As we all set out into a new world order, to try to figure out if our creative business is relevant or not, or better, how we are going become ever more relevant in what we all hope is a new world order, we have to know that we have to take a risk. Even if you try to stay the course, that too is a risk. A few thoughts on moving forward then.
The time to risk it all is when you have everything to lose, not when you have nothing. When you have nothing, only one place to go – up. There is a safety in that. If you are wrong, who cares, you are at rock-bottom anyway. But if you are right, there is the way out. If things are going well or even okay though, being wrong costs you something – money, reputation, maybe even a little of both. Edsel, New Coke, Tropicana packaging, Google Hangouts. Do it anyway.
To the light means fully absorbing the brightness of the day. The fearlessness it took to start your creative business is the very fear that prevents you from risking its very existence. We often define success through money and it is a useful metric although certainly not the only measure. Fulfilled work, happy clients, expanding art come to mind as alternatives. But let us go with money for a baseline, even today.
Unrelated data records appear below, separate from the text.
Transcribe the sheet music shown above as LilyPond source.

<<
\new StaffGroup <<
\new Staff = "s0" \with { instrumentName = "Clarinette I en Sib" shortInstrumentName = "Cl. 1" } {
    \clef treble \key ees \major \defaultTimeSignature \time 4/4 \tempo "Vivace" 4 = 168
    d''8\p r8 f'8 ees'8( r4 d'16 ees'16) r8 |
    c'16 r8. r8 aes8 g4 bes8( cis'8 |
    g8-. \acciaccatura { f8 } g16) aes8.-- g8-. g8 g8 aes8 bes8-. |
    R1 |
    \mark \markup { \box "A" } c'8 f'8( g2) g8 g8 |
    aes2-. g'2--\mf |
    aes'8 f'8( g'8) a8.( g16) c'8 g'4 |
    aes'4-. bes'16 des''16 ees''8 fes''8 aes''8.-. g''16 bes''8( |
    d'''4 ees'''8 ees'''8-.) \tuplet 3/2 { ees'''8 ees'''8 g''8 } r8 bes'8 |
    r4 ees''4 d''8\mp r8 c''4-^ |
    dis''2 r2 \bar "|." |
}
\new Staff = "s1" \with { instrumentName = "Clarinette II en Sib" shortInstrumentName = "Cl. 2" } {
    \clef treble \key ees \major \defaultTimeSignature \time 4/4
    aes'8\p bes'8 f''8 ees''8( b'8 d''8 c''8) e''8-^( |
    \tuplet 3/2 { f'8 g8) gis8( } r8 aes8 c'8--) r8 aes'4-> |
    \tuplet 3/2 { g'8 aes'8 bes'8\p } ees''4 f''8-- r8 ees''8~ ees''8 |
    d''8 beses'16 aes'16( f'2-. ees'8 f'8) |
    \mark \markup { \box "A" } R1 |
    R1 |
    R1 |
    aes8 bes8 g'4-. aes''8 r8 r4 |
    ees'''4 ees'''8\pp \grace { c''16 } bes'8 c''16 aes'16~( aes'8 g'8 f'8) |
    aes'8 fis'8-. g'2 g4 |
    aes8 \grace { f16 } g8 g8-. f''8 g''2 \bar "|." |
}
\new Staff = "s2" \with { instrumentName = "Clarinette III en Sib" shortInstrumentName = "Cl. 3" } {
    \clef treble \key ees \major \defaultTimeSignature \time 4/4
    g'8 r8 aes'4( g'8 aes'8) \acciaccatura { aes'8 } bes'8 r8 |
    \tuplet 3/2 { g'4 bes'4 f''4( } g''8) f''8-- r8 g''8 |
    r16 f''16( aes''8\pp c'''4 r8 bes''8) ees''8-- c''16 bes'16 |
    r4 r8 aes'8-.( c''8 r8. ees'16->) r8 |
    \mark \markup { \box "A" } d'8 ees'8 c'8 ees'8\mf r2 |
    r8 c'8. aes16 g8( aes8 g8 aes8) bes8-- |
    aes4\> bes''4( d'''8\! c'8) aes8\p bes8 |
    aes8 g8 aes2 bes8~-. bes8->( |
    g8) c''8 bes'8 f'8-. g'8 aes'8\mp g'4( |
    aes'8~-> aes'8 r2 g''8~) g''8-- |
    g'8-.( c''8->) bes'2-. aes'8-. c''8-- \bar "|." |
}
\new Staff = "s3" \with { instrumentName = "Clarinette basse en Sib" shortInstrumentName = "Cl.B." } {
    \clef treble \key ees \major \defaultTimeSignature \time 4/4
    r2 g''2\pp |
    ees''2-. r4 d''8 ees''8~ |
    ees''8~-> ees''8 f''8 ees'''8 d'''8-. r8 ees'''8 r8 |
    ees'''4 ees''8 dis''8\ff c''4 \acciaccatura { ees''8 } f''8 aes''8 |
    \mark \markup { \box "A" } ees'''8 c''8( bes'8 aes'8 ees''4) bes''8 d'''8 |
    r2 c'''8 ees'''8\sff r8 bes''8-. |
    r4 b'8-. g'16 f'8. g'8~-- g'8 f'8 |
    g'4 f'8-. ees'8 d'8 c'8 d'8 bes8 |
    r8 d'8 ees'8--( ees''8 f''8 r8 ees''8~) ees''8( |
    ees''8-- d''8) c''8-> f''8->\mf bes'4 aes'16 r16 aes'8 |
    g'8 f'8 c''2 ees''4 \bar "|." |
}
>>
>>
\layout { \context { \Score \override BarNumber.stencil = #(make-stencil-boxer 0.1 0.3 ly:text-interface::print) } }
Is your goal to increase by a percentage every year or even insure that you get back to 2019 – maybe grow 20%, 30%, 50%? To make a hundred thousand dollars? A million? What if you were to make your goal exquisitely unobtainable? Not ridiculous, just exquisitely unobtainable? If you make $250,000 in revenue now, what would $600,000 next year look like? What would you have to do to get there? Would there be compromises? Structural changes? Would it be worth it? It is too easy to raise the bar so high or so far as to make it a pipe dream and therefore forgive your unwillingness to even try. To use a sports analogy, you can touch the rim (almost) and you want to dunk the ball.
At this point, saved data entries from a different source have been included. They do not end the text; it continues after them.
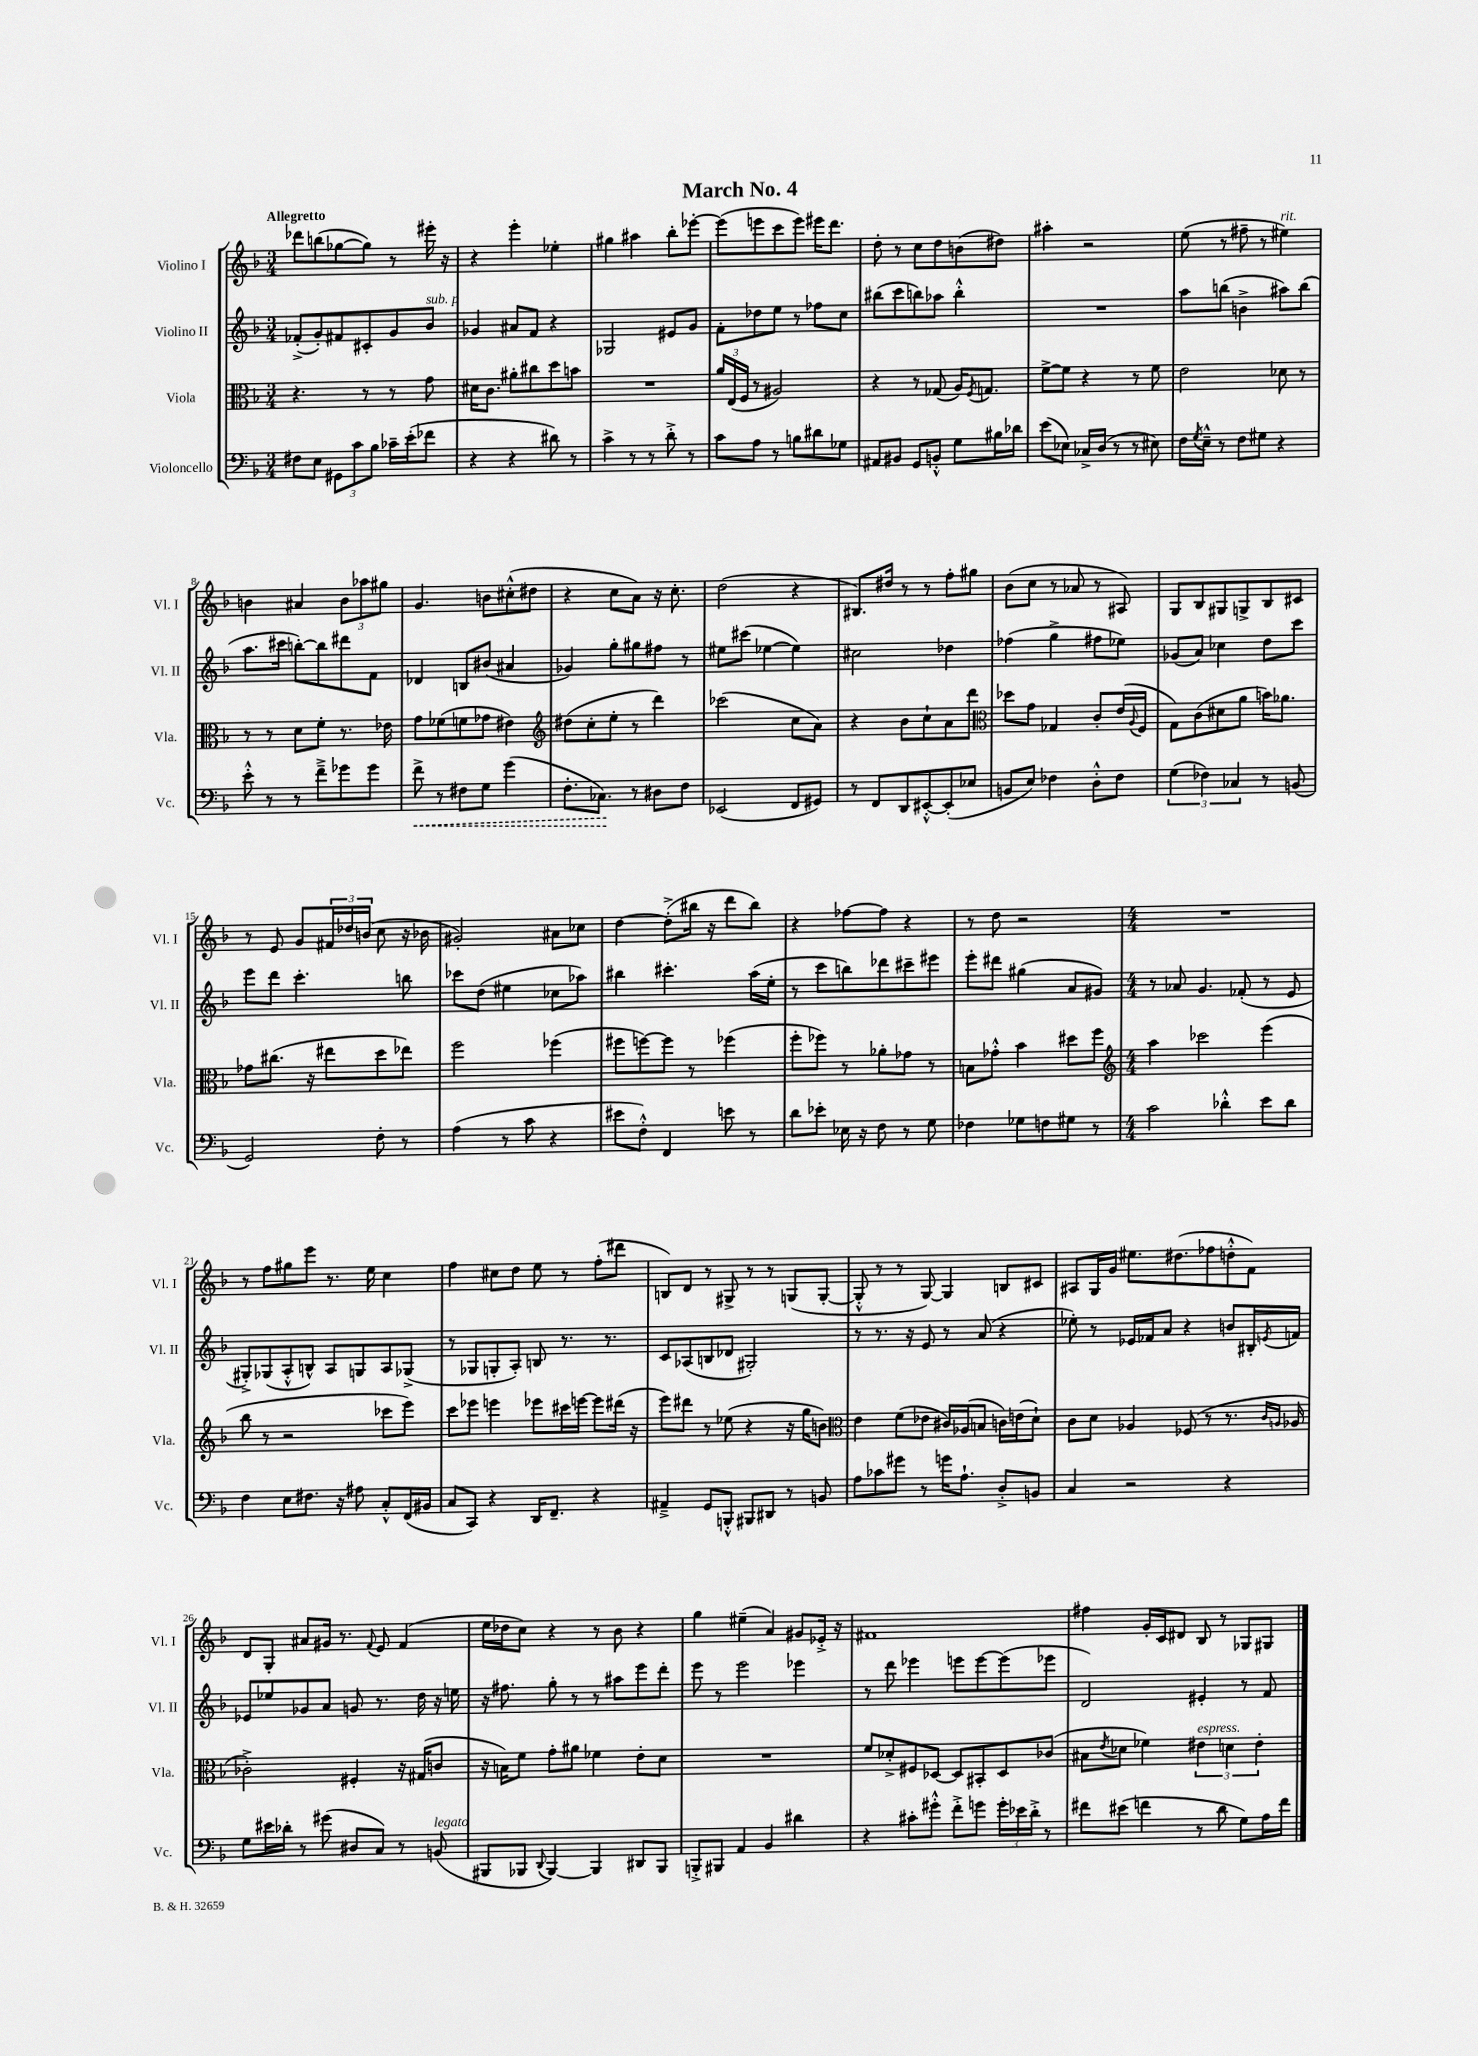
\header { title = "March No. 4" }
<<
\new StaffGroup <<
\new Staff = "s0" \with { instrumentName = "Violino I" shortInstrumentName = "Vl. I" } {
    \clef treble \key f \major \numericTimeSignature \time 3/4 \tempo "Allegretto"
    des'''8 b''8( ges''8~ ges''8) r8 eis'''16-. r16 |
    r4 e'''4-. ees''4-. |
    gis''4 ais''4 bes''8-. ees'''8~-. |
    ees'''8( e'''8 c'''8 e'''8) eis'''16 d'''8. |
    d''8-. r8 c''8 d''8 b'8( dis''8) |
    ais''4-. r2 |
    e''8( r8 fis''8-- r8 eis''4^\markup { \italic "rit." }) |
    b'4 ais'4 \tuplet 3/2 { b'8 aes''8 gis''8 } |
    g'4. b'8 cis''8-.-^( dis''8 |
    r4 c''8 a'8) r16 c''8.-. |
    d''2( r4 |
    bis8.) dis''16 r8 r8 f''8-. gis''8 |
    bes'8( c''8 r8 aes'8 r8 ais8) |
    g8 bes8 gis8 g8-> bes8 cis'8 |
    r8 e'8 g'8 \tuplet 3/2 { fis'16 des''16 b'16( } c''8 r16 bes'16 |
    gis'2-.) ais'8 ces''8 |
    d''4~ d''8-.->( bis''16 r16 d'''8 bis''8) |
    r4 fes''8~ fes''8 r4 |
    r8 d''8 r2 |
    \numericTimeSignature \time 4/4 R1 |
    r8 f''8 gis''8 e'''8 r8. e''16 c''4 |
    f''4 cis''8 d''8 e''8 r8 f''8-.( dis'''8 |
    b8) d'8 r8 gis8-> r8 r8 g8( g8~-. |
    g8-.-^ r8 r8 g8~) g4 b8 cis'8 |
    ais8 g16 g'16 eis''8. dis''8.( fes''8 d''8-.-^ f'8) |
    d'8 g8-. ais'8 gis'16 r8. \appoggiatura { f'8 } e'8 f'4( |
    e''16 des''16 c''8) r4 r8 bes'8 r4 |
    g''4 eis''4--( a'4) gis'8 ees'16-.-> r16 |
    fis'1 |
    fis''4 g'16-. c'16 dis'8 bes8 r8 ges8 gis8 \bar "|." |
}
\new Staff = "s1" \with { instrumentName = "Violino II" shortInstrumentName = "Vl. II" } {
    \clef treble \key f \major \numericTimeSignature \time 3/4
    fes'8-.->( g'8-.) fis'8 cis'8-. g'8 bes'8^\markup { \italic "sub. p" } |
    ges'4 ais'8 f'8 r4 |
    ges2 eis'8 g'8 |
    f'8-. des''8 e''8 r8 fes''8 c''8 |
    bis''8( c'''8 b''8) aes''8 b''4-.-^ |
    R2. |
    a''8 b''8( b'4-> ais''8) b''8( |
    a''8. cis'''16 b''8~-.) b''8 dis'''8 f'8 |
    des'4 b8 bis'8( ais'4 |
    ges'4) g''8-. gis''8 fis''8 r8 |
    eis''8 cis'''8( ees''4~ ees''4) |
    cis''2 des''4 |
    fes''4( g''4-> fis''8 ees''8) |
    ges'8( a'8) ces''4 d''8 c'''8 |
    e'''8 d'''8 c'''4.-. b''8 |
    ces'''8 d''8( eis''4 ces''8 aes''8) |
    bis''4 cis'''4.-. a''16( e''16-. |
    r8 c'''8 b''8) des'''8 cis'''8-- eis'''8 |
    e'''8-. dis'''8 gis''4( a'8 gis'8) |
    \numericTimeSignature \time 4/4 r8 aes'8 g'4. fes'8-.( r8 e'8 |
    gis8-.->) ges8( a8-.-^ b8-^) a8 g8 a8 ges8->( |
    r8 ges8 g8-. a8-.) b8 r8. r8. |
    c'8 aes8( b8 des'8 gis2-.) |
    r8 r8. r16 e'8 r8 a'8( r4 |
    ees''8-.) r8 ees'16 fes'16 a'8 r4 b'8 bis16-. \acciaccatura { e'8 } f'16 |
    ees'8 ees''8 ges'8 a'8 g'8 r8. d''16 r16 e''16 |
    r16 fis''8. g''8-. r8 r8 ais''8 e'''8 d'''8-. |
    e'''8 r8 e'''2 ees'''4 |
    r8 d'''8 ees'''4 e'''8 e'''8~ e'''8( ees'''8 |
    d'2) eis'4-. r8 f'8 \bar "|." |
}
\new Staff = "s2" \with { instrumentName = "Viola" shortInstrumentName = "Vla." } {
    \clef alto \key f \major \numericTimeSignature \time 3/4
    r4. r8 r8 g'8 |
    dis'16 c'8. ais'8-. cis''8 d''8 b'8 |
    R2. |
    \tuplet 3/2 { a'16 e16( f16 } r8 ais2) |
    r4 r8 ges8( a16) \acciaccatura { f8 } g8. |
    f'8~-> f'8 r4 r8 f'8 |
    e'2 des'8 r8 |
    r8 r8 d'8 f'8-. r8. ees'16 |
    g'8 fes'8( f'8 ges'8 eis'4) |
    \clef treble dis''8( c''8-. e''8-. r8 d'''4) |
    ces'''2( c''8 a'8) |
    r4 bes'8 c''8-! a'8 d'''8 |
    \clef alto des''8 g'8 ges4 c'8-. e'16( \appoggiatura { a8 } f16 |
    g8) c'8( dis'8 a'8 b'16) aes'8. |
    ges'8 cis''8.( r16 eis''8 d''8 ees''8) |
    f''2 fes''4( |
    fis''8 f''8~) f''8 r8 fes''4( |
    f''8-. fes''8) r8 aes'8-. ges'8 r8 |
    b8 ges'8-.-^ bes'4 dis''8 f''8 |
    \numericTimeSignature \time 4/4 \clef treble a''4 ces'''2 e'''4( |
    bes''8 r8 r2 ces'''8 e'''8) |
    c'''8 ees'''8 e'''4 ees'''8 cis'''16 e'''16~ e'''8 dis'''16( r16 |
    e'''8) dis'''8 r8 ees''8( r4 r16 g''16 b'8) |
    \clef alto e'4 f'8( ees'8 cis'16) aes16( b8 c'16) e'16( d'8-!) |
    c'8 d'8 aes4 fes8( r8 r8. \grace { c'16 a16 } aes16 |
    ces'2-.->) fis4-. r16 gis16( c'8 |
    r16 b16) f'8 g'8-. ais'8 fes'4 e'8-. d'8 |
    R1 |
    f'8 des'8-.-> fis8 des8~ des8 bis,8-. des8 ces'8( |
    bis8 \acciaccatura { e'8 } des'8 fes'4) \tuplet 3/2 { eis'4^\markup { \italic "espress." } d'4 eis'4-. } \bar "|." |
}
\new Staff = "s3" \with { instrumentName = "Violoncello" shortInstrumentName = "Vc." } {
    \clef bass \key f \major \numericTimeSignature \time 3/4
    fis8 e8 \tuplet 3/2 { gis,8 c'8 bes8 } ces'16-- e'16-.( fes'8 |
    r4 r4 dis'8) r8 |
    c'4-> r8 r8 d'8-.-> r8 |
    c'8 a8 r8 b8 dis'8 ges8 |
    ais,8 bis,8 g,8 b,8-.-^ g8 bis16 des'16 |
    e'8( ees8) ces16-> d16( r8 r8 eis8) |
    f16 \acciaccatura { g8 } e16---^ r8 f8 gis8 r4 |
    e'8-.-^ r8 r8 f'8---> ges'8 ges'8 |
    \once \override Hairpin.style = #'dashed-line f'8->\< r8 fis8 g8 g'4( |
    f8.-. ces8.\!) r8 dis8 f8 |
    ees,2( f,8 gis,8) |
    r8 f,8 d,8 eis,8~-.-^ eis,8-.( ees8 |
    b,8 e8) fes4 d8-.-^ fes8 |
    \tuplet 3/2 { g4( fes4) ces4 } r8 b,8( |
    g,2) f8-. r8 |
    a4( r8 c'8 r4 |
    eis'8 f8-.-^) f,4 e'8 r8 |
    d'8 ees'8-. ees16 r16 f8 r8 g8 |
    fes4 ges8 f8 gis8 r8 |
    \numericTimeSignature \time 4/4 c'2 des'4-.-^ e'8 des'8 |
    f4 e8 fis8. r16 ais8 c8-.-^ f,16( bis,16 |
    c8 c,8) r4 d,16 f,8.-- r4 |
    ais,4---> g,8 b,,8-.-^ bis,,8 dis,8 r8 b,8 |
    a8 ces'8 gis'8 r8 g'16 a8.-! d8-.-> b,8 |
    c4 r2 r4 |
    g8 eis'16 des'16-. r8 gis'8( dis8 c8) r8 b,8^\markup { \italic "legato" }( |
    bis,,8 bes,,8 \appoggiatura { d,8 } bes,,4~) bes,,4 dis,8 bes,,8 |
    b,,8-.-> bis,,8 a,4 bes,4 dis'4 |
    r4 cis'8-. gis'8-.-^ f'8-.-> g'8 \tuplet 3/2 { g'16-. ees'16 d'16-.-> } r8 |
    fis'8 eis'8( f'4 r8 d'8 g8) a16 f'16 \bar "|." |
}
>>
>>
Incremental change is an oxymoron and you will never walk to the light if that is the goal you seek. Doing something a little better every year gets you run over by those that are out to redefine the game. Never more true than today. If you are fortunate enough to be doing well at the game you currently play or think that you will be the winner on the other side of upheaval – at the top of your market or even finding lots of clients coming your way, you can live there if you choose. Incremental change means doing what you currently do better. Nothing wrong with it at all. Just do not say you want to get to the next level or redefine your and your art’s relevancy. The next level is not a flight of stairs up, it is another building entirely. Why the cliché is so silly. You can maximize the level you are on and that is a wonderful vision with a lot to it. Going to another level though, redefining your value, that asks you to believe in a reality you cannot yet comprehend.
Anyone who reads this blog knows that I am a Seth Godin fanatic. His mantra is that the connection economy, where making meaning, being an artist, is the new world order. Underneath the message is that change is the new normal. Resistance to change, the desire for predictability is its own undoing. Mass is dead, the Long Tail firmly ensconced. Delight your fans, forget the rest. Seth’s basic premise is that human relationship requires evolution, so too with creative business. Art transcends it medium precisely because trust is its economy. The foundation of trust is what allows change. This foundation IS the path forward through the pain and to the other side of what our world, our culture will become (hopefully).
Your fans will trust you as you risk what is next so long as you never forsake that trust. So give yourself permission to imagine a world just this side of impossible. Then walk to the light to consider leaping into that world. That is what the next level looks like. Change lives there as a compulsion to discover the possibility of what could happen. For those that want a tangible idea of what I am talking about, here goes.
To date, most design businesses other than fashion (graphic, interior, event) are buyer driven businesses. Demand is created with previous work and maybe some marginally interesting ideas (here is how you too can spruce up your bedroom), but mostly it is a reactive business. You wait for the phone to ring when the client has a project for you and your creative business. Nobody is thinking about how to reach into a client’s life to generate demand — to be in the business of generating ideas that compel demand. The future, which is now by the way, is going to demand that design businesses look like production houses for movie studios who are voraciously seeking fantastic ideas that they WILL execute on. I am not for a second saying that designers should set out creating idea after idea for nothing. I am saying that designers have to become so inextricably linked to how their clients live their lives that they are paid to generate ideas for how their clients can live those lives better. Profound intimacy and trust in a designer’s vision will be paid for first by the client, then the creative business will be paid again to make it happen. Turn a reactive industry into a proactive one. Radical change would mean radical rewards and opportunity for you, your art and your creative business.
And there it is. Proaction involves risk, it means choosing yourselves, reaching out for true conversation, building connection like roots of a tree instead of pretty cut flowers. It is not sexy, it is not immediate and it might not work. Then again, I know that your really do not have a choice. The question is only how long you can delay the inevitable until you are waiting (and waiting and waited) to be picked by an audience otherwise meaningfully engaged. Maybe then you will realize, if it is not too late, that the conversation is yours to start.
When you walk to the light you might find the other building was there all along.